Modelling medical oxygen supply chain network under demand uncertainty using stochastic programming

Supply chains are becoming more and more uncertain. It is more relevant now than ever to plan and model supply chains to handle such uncertainties. This paper designs a supply chain network for medical oxygen under uncertain demand. The paper tackles the complex logistical challenge of managing emergency medical supplies of medical-grade oxygen in the scenario of a pandemic. A facility location problem considering scenario-based uncertain demand is formulated using two-stage stochastic programming.
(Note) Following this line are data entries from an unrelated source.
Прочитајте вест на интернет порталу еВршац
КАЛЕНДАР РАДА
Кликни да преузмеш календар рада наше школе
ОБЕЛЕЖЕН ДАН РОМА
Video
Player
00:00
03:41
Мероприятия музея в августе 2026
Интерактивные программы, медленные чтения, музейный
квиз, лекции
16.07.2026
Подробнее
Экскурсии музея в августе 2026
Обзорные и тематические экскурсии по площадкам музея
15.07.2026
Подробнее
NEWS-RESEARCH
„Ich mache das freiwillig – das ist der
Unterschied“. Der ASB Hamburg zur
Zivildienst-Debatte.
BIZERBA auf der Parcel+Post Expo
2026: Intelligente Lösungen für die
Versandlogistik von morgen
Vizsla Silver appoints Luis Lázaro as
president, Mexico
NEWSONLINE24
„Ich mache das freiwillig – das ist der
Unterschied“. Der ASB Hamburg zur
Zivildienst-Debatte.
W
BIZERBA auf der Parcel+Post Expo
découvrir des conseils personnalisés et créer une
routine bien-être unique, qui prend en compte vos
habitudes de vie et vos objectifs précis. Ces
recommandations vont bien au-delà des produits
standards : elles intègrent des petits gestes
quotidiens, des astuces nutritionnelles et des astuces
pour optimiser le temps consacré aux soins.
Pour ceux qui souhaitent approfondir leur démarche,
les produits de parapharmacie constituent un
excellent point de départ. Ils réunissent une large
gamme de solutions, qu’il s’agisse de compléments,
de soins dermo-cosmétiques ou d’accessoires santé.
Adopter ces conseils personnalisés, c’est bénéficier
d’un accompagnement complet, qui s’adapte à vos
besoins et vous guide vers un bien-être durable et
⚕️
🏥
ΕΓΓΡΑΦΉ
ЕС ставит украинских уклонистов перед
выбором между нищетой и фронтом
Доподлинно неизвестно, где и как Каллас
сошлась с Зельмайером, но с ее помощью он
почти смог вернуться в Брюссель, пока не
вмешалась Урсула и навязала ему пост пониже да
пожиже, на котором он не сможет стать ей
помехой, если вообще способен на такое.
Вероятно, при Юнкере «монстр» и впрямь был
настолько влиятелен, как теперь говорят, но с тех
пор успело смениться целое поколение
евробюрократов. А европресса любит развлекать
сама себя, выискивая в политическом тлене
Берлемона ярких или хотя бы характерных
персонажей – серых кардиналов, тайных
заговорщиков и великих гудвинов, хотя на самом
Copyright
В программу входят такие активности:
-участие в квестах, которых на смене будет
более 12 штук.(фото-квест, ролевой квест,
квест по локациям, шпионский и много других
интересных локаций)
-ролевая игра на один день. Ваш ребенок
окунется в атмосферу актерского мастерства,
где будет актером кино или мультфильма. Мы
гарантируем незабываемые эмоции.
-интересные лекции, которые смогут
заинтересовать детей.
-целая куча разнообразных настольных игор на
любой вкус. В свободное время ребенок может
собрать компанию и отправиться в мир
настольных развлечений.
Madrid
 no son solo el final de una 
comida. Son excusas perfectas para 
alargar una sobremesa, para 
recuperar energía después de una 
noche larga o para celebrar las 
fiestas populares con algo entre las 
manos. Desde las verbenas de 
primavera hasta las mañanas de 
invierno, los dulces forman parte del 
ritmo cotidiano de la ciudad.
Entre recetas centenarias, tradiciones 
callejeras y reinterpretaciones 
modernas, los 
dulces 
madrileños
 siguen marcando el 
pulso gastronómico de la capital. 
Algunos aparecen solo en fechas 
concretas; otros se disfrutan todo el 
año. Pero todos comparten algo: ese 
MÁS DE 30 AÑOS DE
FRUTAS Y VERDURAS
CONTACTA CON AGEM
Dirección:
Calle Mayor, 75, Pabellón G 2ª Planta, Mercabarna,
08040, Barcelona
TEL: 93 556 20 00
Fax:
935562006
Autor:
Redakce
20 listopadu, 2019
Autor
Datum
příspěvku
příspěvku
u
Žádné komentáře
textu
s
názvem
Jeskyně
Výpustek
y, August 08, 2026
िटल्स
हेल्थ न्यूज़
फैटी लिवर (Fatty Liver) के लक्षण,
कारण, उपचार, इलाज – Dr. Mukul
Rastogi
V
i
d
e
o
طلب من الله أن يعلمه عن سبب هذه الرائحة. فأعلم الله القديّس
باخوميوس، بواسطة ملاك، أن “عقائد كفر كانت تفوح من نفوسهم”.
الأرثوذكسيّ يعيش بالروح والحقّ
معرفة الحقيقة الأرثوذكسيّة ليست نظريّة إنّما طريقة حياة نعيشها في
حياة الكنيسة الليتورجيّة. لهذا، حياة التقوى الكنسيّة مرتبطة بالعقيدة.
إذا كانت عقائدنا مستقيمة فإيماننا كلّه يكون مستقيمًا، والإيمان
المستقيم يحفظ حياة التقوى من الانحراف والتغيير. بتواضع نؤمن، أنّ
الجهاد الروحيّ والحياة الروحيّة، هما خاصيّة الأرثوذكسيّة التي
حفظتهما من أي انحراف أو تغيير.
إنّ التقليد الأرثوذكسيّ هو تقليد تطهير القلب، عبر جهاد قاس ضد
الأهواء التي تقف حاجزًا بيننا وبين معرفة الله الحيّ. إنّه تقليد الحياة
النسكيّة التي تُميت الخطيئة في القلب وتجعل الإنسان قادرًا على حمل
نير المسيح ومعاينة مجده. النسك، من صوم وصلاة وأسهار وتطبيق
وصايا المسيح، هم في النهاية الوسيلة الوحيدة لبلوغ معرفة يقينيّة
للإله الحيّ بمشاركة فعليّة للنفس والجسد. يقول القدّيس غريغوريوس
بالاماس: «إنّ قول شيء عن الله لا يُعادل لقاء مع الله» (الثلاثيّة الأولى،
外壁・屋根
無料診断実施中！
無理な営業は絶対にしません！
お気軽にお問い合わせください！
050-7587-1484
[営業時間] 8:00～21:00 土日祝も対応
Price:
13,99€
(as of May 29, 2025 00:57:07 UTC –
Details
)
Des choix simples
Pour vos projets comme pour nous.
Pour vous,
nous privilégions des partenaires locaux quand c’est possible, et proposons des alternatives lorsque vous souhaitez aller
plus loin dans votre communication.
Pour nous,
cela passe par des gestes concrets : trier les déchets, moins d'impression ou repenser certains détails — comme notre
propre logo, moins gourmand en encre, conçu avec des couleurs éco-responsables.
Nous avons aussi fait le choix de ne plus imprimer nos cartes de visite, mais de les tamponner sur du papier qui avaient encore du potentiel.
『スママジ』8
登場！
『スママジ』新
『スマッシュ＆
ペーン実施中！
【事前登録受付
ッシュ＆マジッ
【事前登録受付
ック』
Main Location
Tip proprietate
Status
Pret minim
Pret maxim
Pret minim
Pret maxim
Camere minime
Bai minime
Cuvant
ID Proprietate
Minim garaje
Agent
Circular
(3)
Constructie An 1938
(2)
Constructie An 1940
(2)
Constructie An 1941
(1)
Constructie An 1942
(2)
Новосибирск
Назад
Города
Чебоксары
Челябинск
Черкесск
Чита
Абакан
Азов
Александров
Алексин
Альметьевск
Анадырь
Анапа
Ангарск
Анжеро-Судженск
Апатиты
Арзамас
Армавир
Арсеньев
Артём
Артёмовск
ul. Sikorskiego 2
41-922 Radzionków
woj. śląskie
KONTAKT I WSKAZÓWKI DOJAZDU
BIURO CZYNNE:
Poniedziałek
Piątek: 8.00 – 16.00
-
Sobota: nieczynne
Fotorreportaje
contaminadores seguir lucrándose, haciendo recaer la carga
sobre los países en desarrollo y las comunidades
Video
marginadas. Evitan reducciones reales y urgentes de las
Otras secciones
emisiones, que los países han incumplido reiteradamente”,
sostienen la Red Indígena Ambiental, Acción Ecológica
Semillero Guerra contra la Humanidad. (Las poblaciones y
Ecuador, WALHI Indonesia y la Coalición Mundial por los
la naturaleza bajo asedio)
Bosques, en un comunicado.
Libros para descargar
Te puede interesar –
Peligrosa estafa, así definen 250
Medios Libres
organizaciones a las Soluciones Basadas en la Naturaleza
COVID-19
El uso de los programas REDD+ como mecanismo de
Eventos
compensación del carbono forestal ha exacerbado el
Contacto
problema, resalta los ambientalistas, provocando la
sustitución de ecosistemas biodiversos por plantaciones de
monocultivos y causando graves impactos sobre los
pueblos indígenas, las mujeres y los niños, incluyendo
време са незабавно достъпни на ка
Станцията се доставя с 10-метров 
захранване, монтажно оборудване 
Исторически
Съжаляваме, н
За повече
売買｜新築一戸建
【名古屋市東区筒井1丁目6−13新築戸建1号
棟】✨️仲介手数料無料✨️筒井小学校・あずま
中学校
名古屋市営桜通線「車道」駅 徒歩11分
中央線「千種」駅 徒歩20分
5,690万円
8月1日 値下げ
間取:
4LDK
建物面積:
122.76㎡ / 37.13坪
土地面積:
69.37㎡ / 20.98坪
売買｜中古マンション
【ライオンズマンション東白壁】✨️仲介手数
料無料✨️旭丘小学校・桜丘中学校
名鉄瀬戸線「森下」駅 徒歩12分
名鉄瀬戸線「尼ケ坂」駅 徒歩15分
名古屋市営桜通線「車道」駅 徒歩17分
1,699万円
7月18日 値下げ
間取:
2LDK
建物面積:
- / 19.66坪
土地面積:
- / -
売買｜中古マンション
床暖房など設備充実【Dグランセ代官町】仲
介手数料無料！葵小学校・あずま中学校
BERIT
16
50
An inventory distribution problem is next formulated to model the flow of medical oxygen in multiple periods to provide maximum service to medical facilities when the available transportation capacity is finite. The model includes various aspects that reflect the scenarios originating in a pandemic, such as limited vehicle availability, limited production capability, uncertain demand, etc. A scenario-based stochastic approach is considered to include the uncertainty aspect of a pandemic scenario. The proposed methodology was studied using two numerical analyses. The results show that, as the number of cryogenic vehicles available was finite, having buffer facilities such as cryogenic tanks to store liquid oxygen helps absorb demand variations in a pandemic scenario. A greater number of medical facilities can be serviced with fewer storage facilities, which can be very crucial in a pandemic scenario. Considering the need for swift planning required in emergency scenarios, the results will be useful for managers, practitioners, and academicians to make supply chains more resilient to risks and uncertainties.